[Opening DATA FOR ANALYSIS section]

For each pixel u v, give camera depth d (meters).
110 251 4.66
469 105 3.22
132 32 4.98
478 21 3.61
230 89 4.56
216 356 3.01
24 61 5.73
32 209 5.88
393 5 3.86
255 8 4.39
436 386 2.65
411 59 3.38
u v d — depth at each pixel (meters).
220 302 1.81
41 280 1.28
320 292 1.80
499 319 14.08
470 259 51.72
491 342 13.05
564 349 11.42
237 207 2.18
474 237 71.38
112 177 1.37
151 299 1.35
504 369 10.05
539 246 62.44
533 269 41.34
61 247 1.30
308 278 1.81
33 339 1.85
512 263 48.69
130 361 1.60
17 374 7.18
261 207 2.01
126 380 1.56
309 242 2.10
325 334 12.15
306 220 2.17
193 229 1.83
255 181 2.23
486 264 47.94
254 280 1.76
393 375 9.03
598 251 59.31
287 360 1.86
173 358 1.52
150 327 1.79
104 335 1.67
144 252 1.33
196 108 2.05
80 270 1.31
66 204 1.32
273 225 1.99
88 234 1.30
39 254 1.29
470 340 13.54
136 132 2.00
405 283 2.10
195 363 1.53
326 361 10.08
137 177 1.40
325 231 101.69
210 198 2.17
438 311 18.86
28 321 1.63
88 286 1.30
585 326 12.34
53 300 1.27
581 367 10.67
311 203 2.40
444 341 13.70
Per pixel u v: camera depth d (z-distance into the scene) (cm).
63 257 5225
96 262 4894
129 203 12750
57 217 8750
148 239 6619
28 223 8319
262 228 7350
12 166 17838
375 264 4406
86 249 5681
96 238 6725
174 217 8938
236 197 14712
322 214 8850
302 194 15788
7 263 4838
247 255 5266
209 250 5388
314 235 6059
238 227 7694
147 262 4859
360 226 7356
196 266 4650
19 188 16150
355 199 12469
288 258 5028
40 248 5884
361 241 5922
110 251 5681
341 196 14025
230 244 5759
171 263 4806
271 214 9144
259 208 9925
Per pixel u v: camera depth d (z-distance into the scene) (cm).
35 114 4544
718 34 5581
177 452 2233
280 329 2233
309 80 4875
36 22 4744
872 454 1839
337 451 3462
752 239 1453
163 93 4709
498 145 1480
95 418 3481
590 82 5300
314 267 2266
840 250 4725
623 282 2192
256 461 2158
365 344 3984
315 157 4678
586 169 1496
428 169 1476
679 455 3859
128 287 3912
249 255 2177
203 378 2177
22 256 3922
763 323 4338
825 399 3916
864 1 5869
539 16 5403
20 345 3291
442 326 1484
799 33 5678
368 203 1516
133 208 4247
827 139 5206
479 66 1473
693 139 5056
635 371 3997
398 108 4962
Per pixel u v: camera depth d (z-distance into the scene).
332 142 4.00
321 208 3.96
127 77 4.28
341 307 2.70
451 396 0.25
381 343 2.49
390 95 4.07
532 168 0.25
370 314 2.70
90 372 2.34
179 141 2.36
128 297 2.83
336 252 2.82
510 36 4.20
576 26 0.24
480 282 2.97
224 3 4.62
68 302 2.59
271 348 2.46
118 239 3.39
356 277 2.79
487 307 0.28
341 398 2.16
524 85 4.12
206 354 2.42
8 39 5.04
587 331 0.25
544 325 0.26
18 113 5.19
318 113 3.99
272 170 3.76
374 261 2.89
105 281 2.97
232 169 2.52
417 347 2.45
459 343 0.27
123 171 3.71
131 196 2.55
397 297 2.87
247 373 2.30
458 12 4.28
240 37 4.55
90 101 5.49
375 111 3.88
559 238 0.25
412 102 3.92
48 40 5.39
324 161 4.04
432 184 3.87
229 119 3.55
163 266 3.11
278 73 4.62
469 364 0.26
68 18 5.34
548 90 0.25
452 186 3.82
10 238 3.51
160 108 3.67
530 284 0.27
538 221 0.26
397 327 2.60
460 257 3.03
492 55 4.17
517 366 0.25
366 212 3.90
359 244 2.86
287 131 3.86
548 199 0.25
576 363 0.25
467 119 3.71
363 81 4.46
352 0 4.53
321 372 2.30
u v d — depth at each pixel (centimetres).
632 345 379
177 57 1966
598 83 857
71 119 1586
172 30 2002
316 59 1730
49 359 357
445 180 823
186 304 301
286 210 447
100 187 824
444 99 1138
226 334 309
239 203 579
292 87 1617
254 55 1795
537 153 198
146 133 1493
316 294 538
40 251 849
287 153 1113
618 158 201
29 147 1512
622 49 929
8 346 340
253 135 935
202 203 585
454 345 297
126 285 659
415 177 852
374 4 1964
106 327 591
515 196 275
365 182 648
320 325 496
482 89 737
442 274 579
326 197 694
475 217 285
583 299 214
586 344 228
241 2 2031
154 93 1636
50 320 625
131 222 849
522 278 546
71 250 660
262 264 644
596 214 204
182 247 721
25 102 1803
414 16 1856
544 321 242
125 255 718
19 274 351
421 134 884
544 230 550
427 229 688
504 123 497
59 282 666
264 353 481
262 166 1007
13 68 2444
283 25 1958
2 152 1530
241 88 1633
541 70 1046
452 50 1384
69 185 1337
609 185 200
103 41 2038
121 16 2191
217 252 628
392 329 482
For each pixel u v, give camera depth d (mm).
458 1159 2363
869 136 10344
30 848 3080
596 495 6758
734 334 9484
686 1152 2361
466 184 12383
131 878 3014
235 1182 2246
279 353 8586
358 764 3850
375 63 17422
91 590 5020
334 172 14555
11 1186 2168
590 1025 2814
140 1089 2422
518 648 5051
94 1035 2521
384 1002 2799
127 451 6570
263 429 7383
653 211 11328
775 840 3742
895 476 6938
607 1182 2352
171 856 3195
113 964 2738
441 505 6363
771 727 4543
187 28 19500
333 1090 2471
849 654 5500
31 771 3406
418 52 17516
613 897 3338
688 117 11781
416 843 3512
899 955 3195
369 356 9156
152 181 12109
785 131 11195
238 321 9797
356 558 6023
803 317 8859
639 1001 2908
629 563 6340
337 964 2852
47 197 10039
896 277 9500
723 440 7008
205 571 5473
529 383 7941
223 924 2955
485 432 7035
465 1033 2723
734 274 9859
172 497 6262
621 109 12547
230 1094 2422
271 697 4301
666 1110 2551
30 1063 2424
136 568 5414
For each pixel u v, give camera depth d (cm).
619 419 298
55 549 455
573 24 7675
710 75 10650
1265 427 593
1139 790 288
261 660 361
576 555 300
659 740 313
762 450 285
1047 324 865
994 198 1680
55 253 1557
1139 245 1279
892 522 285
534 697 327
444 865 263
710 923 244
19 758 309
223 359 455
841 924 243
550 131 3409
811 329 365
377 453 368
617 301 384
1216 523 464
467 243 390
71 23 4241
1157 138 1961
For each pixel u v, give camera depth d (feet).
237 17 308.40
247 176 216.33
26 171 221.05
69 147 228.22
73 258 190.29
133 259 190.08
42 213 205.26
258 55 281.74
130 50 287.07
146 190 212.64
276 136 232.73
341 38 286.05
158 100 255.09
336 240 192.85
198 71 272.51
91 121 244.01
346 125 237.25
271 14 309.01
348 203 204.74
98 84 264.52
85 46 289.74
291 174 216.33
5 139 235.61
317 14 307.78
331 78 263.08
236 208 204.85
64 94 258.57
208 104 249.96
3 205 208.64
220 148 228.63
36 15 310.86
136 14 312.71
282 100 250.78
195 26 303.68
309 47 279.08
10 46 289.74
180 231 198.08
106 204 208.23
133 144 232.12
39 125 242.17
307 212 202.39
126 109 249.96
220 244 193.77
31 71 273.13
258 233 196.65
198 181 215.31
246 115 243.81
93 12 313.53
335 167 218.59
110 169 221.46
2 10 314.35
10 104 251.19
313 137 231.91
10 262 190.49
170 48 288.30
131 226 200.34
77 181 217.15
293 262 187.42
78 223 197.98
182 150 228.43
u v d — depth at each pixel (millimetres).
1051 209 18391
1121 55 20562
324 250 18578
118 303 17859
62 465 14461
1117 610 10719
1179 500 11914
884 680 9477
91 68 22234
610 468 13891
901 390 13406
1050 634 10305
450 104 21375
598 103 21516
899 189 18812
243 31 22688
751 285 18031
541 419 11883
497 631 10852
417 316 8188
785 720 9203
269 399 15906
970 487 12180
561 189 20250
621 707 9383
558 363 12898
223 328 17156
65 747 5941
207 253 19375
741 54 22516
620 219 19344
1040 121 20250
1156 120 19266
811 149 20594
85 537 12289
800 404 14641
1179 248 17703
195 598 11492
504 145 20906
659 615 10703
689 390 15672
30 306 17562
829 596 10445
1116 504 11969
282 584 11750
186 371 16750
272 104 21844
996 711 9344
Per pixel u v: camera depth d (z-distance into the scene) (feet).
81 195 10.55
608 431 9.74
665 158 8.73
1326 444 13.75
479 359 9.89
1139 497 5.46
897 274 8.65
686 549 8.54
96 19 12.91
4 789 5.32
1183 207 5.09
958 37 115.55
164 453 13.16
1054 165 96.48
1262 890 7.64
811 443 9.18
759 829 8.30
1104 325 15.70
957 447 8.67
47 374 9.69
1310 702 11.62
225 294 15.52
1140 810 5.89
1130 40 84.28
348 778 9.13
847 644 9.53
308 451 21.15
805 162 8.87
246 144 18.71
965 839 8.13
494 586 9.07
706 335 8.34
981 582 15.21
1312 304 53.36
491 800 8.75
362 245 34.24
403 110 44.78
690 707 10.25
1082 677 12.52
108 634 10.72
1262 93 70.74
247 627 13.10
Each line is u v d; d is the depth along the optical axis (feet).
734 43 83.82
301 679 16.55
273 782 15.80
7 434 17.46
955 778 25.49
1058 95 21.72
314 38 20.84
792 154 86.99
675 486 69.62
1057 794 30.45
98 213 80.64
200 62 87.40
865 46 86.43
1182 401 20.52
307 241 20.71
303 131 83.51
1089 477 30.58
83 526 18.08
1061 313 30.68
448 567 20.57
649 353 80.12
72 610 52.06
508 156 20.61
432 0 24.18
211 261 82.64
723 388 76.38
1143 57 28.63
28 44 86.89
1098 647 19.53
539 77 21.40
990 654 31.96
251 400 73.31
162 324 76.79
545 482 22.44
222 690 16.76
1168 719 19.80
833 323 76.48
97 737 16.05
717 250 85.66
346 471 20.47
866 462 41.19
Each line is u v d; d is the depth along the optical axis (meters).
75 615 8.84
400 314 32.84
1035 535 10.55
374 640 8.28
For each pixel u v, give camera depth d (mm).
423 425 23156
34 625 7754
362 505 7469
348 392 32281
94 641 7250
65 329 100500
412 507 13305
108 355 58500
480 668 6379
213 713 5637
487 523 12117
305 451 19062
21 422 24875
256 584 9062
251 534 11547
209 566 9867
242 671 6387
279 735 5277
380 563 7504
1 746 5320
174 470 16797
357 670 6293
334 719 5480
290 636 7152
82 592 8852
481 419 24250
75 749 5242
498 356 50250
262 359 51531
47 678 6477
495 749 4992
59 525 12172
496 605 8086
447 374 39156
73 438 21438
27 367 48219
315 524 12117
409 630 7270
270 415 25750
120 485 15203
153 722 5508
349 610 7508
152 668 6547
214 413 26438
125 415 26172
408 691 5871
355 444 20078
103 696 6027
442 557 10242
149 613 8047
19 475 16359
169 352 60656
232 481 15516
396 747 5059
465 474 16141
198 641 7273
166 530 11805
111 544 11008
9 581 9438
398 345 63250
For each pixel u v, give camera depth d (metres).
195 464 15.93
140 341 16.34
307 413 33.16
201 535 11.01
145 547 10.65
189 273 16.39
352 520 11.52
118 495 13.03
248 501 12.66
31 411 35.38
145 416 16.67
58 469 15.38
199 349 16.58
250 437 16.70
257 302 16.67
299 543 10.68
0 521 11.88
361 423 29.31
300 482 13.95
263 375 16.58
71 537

[Closing DATA FOR ANALYSIS section]

Only the lines above from the one with "544 321 242" up to and including the one with "30 848 3080" should be repeated, exactly as written.

RESULT OF THE EXERCISE:
544 321 242
125 255 718
19 274 351
421 134 884
544 230 550
427 229 688
504 123 497
59 282 666
264 353 481
262 166 1007
13 68 2444
283 25 1958
2 152 1530
241 88 1633
541 70 1046
452 50 1384
69 185 1337
609 185 200
103 41 2038
121 16 2191
217 252 628
392 329 482
For each pixel u v, give camera depth d (mm).
458 1159 2363
869 136 10344
30 848 3080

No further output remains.